Arsenal could have eased much of the tension had they held on to victory in the final minutes against Norwich last weekend or won at Stoke seven days earlier. They only have control on Sunday because Tottenham failed to take advantage at Aston Villa. However, this weekend, Harry Redknapp's side entertain a Fulham team with little to play for and without leading scorer Clint Dempsey. So you have to assume that Arsenal's only secure route into the Champions League will be via their first win in four games.

"For me we have been focused and switched on in the last couple of weeks," said Wenger. "I think at Stoke we had a good game and offensively against Norwich we had a good game too.

"I agree completely that, defensively, we were poor against Norwich. Maybe we were focused too much on winning the game and forgot that to win the game you need to defend as well. But Norwich played well too.

"I was [deflated after that game] because it was the first time in a long while that we did not have our fate in our own hands. You don't like that to happen.

"But the other teams did not take advantage of it. That is why it is back in our hands and, of course, that is a big lift for us.

"For me both teams, Arsenal and Tottenham, have not been capable to do [the job completely] this season.

"We have been in position where we were not capable to do it. For example when Norwich got a 3-3 against us. But we won against Tottenham in a period where they could secure the place. So it happened to both of us, Tottenham and us."

Wenger is hopeful that Theo Walcott will pass a fitness test on his hamstring and return to the squad after three weeks out. Despite suggestions to the contrary, Wojciech Szczesny is fine. Bacary Sagna had surgery on his broken leg this week so Francis Coquelin will deputise at right back.

The sub-plot of Sunday's drama sees Roy Hodgson bid farewell to West Brom before leaving to take over the England team. His time at The Hawthorns has rebuilt his reputation after that disappointing spell at Liverpool. 

Last season, West Brom finished 11th with 47 points. They are currently 10th on exactly the same figure. It is mid-table but hardly mediocre given the club has been re-establishing itself in the Premier League after dropping down to the Championship. Teams with greater resources have been struggling to stay up, or indeed gone down, while Hodgson has had his hand on the tiller at West Brom.

And, given they scored twice in the final 15 minutes to force a draw at relegation-battling Bolton last weekend, you must assume Sunday's opponents have not mentally cleaned out their lockers just yet.

"Roy Hodgson's teams are well-organised and usually play a 4-4-2 very well," said Wenger. "It is a system he was always faithful to.

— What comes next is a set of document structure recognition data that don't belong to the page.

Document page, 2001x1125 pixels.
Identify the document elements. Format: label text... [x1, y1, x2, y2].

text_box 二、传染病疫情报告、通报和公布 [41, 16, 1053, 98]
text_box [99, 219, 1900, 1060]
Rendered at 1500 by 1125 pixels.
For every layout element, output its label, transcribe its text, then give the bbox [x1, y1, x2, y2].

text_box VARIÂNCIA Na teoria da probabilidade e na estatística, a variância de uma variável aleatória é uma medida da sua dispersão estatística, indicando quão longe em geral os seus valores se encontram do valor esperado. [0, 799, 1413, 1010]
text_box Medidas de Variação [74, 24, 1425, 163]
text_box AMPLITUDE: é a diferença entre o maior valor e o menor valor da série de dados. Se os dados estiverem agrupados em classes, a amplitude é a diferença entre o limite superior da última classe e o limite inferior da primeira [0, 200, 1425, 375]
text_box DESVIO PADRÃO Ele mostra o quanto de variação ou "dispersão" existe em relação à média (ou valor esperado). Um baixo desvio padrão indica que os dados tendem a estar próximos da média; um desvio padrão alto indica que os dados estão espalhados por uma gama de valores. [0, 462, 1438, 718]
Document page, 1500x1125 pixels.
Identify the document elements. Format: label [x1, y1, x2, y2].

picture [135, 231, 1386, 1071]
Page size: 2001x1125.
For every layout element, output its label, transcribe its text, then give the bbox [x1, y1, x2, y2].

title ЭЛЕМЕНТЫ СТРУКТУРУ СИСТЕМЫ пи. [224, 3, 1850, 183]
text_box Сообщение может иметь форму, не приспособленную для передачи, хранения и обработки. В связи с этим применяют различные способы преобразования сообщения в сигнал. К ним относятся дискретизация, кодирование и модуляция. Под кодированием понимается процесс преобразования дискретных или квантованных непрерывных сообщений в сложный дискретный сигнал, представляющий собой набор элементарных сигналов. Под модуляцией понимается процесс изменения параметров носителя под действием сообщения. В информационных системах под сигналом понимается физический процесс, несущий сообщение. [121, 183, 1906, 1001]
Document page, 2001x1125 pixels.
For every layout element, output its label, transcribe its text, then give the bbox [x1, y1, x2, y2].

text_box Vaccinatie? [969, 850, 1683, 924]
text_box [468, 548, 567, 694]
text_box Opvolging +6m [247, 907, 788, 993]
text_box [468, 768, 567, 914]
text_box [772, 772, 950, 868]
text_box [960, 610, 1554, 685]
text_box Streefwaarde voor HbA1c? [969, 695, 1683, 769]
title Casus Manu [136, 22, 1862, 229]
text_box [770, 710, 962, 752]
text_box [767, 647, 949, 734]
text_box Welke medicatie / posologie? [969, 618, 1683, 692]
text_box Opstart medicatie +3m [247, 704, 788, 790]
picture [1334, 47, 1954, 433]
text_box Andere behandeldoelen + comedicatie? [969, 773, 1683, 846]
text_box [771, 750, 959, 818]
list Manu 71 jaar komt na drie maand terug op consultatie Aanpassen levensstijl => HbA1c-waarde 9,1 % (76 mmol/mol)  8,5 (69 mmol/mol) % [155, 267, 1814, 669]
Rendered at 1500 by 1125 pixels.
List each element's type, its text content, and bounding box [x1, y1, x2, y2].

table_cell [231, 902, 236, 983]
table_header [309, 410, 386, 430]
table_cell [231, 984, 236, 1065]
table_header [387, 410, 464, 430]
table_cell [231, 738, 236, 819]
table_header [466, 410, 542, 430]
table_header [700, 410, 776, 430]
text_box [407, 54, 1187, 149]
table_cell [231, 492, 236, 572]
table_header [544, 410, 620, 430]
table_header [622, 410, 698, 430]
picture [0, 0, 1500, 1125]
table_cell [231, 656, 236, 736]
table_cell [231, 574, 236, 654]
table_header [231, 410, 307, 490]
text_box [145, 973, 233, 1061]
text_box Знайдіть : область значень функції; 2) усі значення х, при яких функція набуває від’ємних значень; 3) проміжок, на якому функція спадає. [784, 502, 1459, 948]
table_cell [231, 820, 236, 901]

"He has stabilised West Brom. They are mid-table and have been secure for a while now in the Premier League and that is a great achievement.

"I expect our opponents to play at their best [despite it being Hodgson's last game]. We'll adjust our performance to that and prepare ourselves to face a team who are focused and motivated. We are never disappointed when we imagine that. We got that against Stoke, we got that against Norwich. So, consequently, we prepare to face a normal game."

But, of course, it isn't a normal game. Pressure-packed finales never are.

During his press work, the manager twice suggested the situation reminded him of 'Final Salute' day when Arsenal bade Highbury the fondest farewell by overtaking Tottenham to secure fourth place.

That was six years ago and this is the most important, most thrilling and certainly most nerve-wracking climax since then.

We can only hope for a similar conclusion.

Team News

West Brom: Odemwingie (doubt - hamstring), Thomas (doubt - illness). Brunt (illness), Gera (knee), Reid (foot)

Arsenal: Walcott (test - hamstring), Arteta (ankle), Diaby (calf), Mertesacker (ankle), Sagna (broken leg), Wilshere (ankle), Frimpong (knee)

Random Facts

West Brom have lost more home games than any side outside the bottom three.

The last time Arsenal won a trophy without the retiring Pat Rice at the club was 1953.

The last time West Brom kept a clean-sheet against Arsenal was in November 1985.

This will be Arsène Wenger's 600th Premier League game in charge of Arsenal.

Robin van Persie needs one goal to equal the record for Premier League goals in a 38-game season. He'd have 31 like Alan Shearer in 1995-96 and Cristiano Ronaldo in 2007-08.